Even late in his long life, by which time Sir Arthur must have known that the tossed-off Holmes tales were going to outlive his more serious literary efforts, he didn't clean up after himself, though by then he must have received hundreds of letters from helpful or confused readers. By then, too, pioneering Sherlockian scholars had published essays on all aspects of the Holmes tales, including the puzzling problems.

Doyle might have recognized in this correspondence and in the critical literature an unlooked-for benefit from his mistakes. I find this benefit to be the second intriguing characteristic of Doyle's carelessness: its appeal. Far from turning readers off, it draws them in. It makes the Sherlock Holmes stories a particularly interactive form of fiction.

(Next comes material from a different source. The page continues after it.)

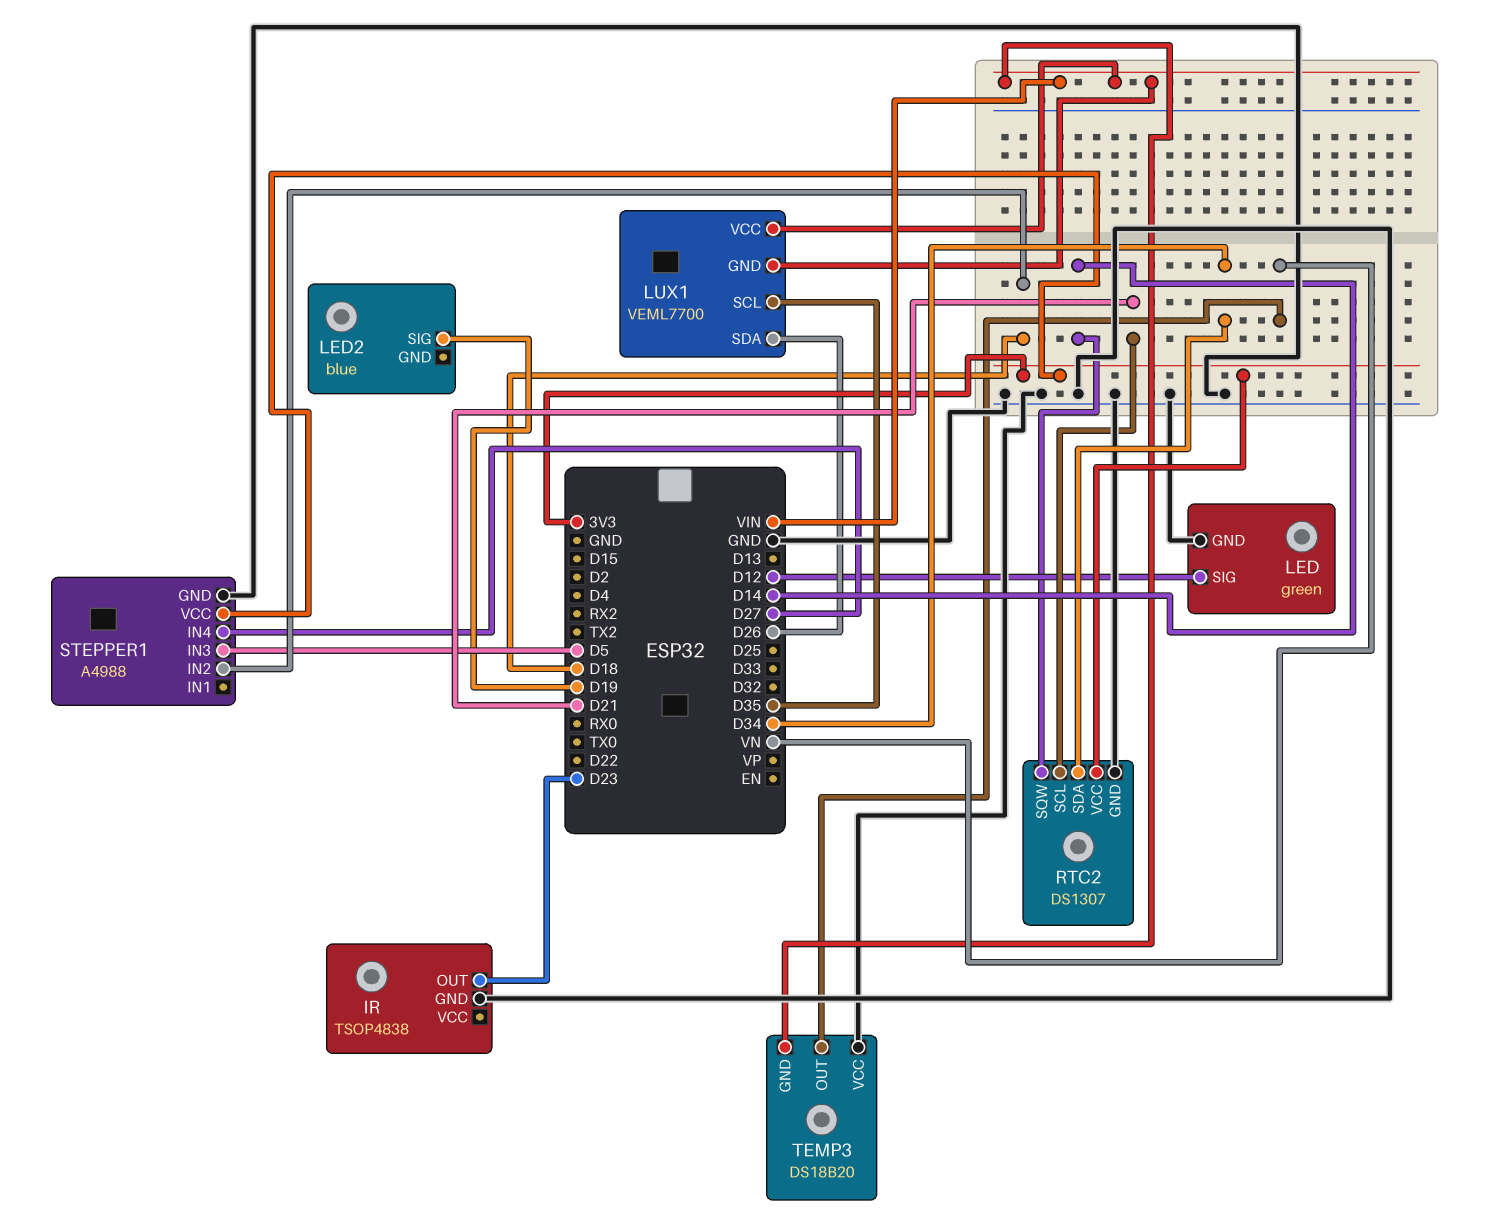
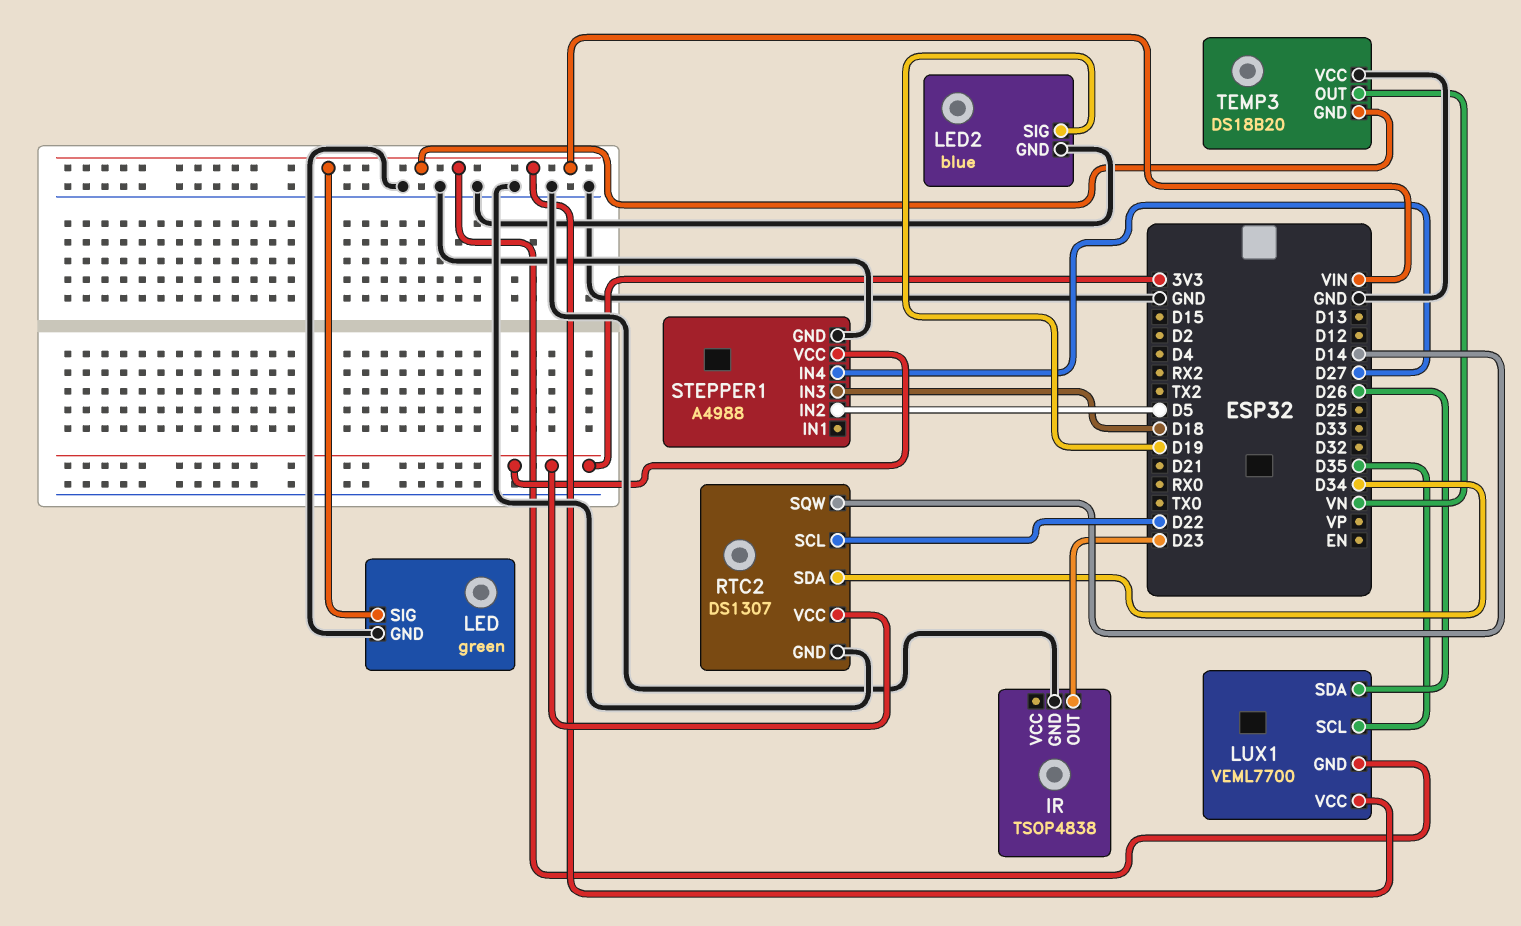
LED pin SIG: D12 -> VIN
LED2 pin GND: none -> GND
RTC2 pin SCL: D21 -> D22
STEPPER1 pin IN2: D18 -> D5
STEPPER1 pin IN3: D5 -> D18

All fair play mysteries are interactive to the extent that readers are invited to solve the crime along with the detective, but the Sherlock Holmes stories take interaction to a whole new level. Like Dorothy Sayers, generations of writers, who presumably had better things to do (like dogs to walk and lawns to mow), have taken up their pens to try to reconcile or explain away Watson's two wives and the "long interview" in "The Copper Beeches" and so on. (One of Sayers' explanations for the date problems in "the Red-Headed League" was transcription errors caused by Watson's poor handwriting, perhaps the earliest argument against cursive.)

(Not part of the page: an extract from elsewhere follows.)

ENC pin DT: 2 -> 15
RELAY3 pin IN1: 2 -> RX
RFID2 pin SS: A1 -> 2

In the process, the Sherlockians scholars have created hours of enjoyment for readers who love the stories and maybe even helped the stories live on. It's enough to make an author cast a jaundiced eye on writing-manual advice of the "revise endlessly" variety. A little carelessness might actually be good for the soul of a work. To paraphrase Holmes himself, once you have eliminated actual spelling errors, whatever remains, however improbable, might be better left alone.